Dive Brief:
- Reddit has partnered with Sprinklr, making the customer experience management platform the first to offer brands listening and publishing access on the social media site, per a press release.
- Before the partnership, brands advertising on Reddit had to take a hands-on, manual approach that could make fostering engagement with users a time-consuming process. By leveraging Sprinklr's capabilities, businesses can view current and historical data for brand sentiment analytics and to make brand decisions faster.

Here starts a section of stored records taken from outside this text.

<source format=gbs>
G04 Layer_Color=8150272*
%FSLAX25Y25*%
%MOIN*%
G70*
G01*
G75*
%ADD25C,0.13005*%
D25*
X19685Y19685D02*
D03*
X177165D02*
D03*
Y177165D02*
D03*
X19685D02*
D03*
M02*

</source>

- According to Sprinklr, the integration with Reddit offers marketers a number of benefits, including customer care and engagement with some measure of automation, product development insights based on Reddit discussions, crisis communications and personalized marketing based on user data.
Dive Insight:
Marketing on Reddit has been notoriously tricky to date. The site — which touts itself as "the front page of the internet" — has been around longer than most in the social media space, but its fans are extremely protective of a user experience that's remained largely unchanged and have been openly disdainful toward how other platforms like Twitter and Facebook are now cluttered with advertising. Unlike those websites, Reddit is largely built on fan discussion forums that are focused on specific topics, hobbies or pop culture ephemera, creating active but often insular communities that don't appreciate intrusion from corporate entities.
A Mashable report questions how Reddit users will react to brands having both listening and publishing access to the platform via Sprinklr. While brands will certainly appreciate the expanded toolkit, their efforts will be for naught if they don't integrate their messaging with authenticity and careful targeting. The news comes as Reddit is attempting to better monetize its site and an active user base that numbers in the hundreds of millions.

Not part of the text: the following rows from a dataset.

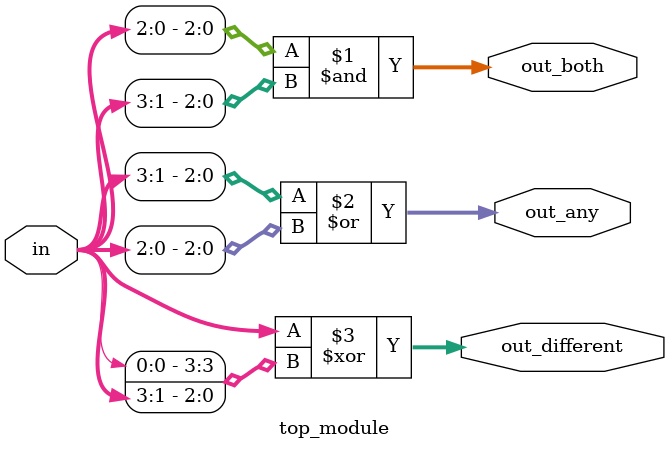
<source format=v>
module top_module(
    input [3:0] in,
    output [2:0] out_both,
    output [3:1] out_any,
    output [3:0] out_different );

    assign out_both = in[2:0] & in[3:1];
    assign out_any = in[3:1] | in[2:0];
    assign out_different = in[3:0] ^ {in[0], in[3:1]};

endmodule

</source>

Its co-founder and CEO Steve Huffman has been making a concentrated effort to excise some of the more troll-ish, abusive behavior from the communities, The Wall Street Journal reported last month. Earlier this year, it ramped up video advertising and its self-serve ad platform in a bid to draw more brand interest. And, in July 2016, Reddit launched Promoted User Posts, an advertising program that allowed brands to sponsor user-generated content in a manner akin to influencer marketing. In return, users received a lifetime subscription to the site's premier membership program, Reddit Gold.
At the time, Huffman told Ad Age that Reddit's users "don’t like being bulls-----d" and that the platform is one where people will call out overt marketing.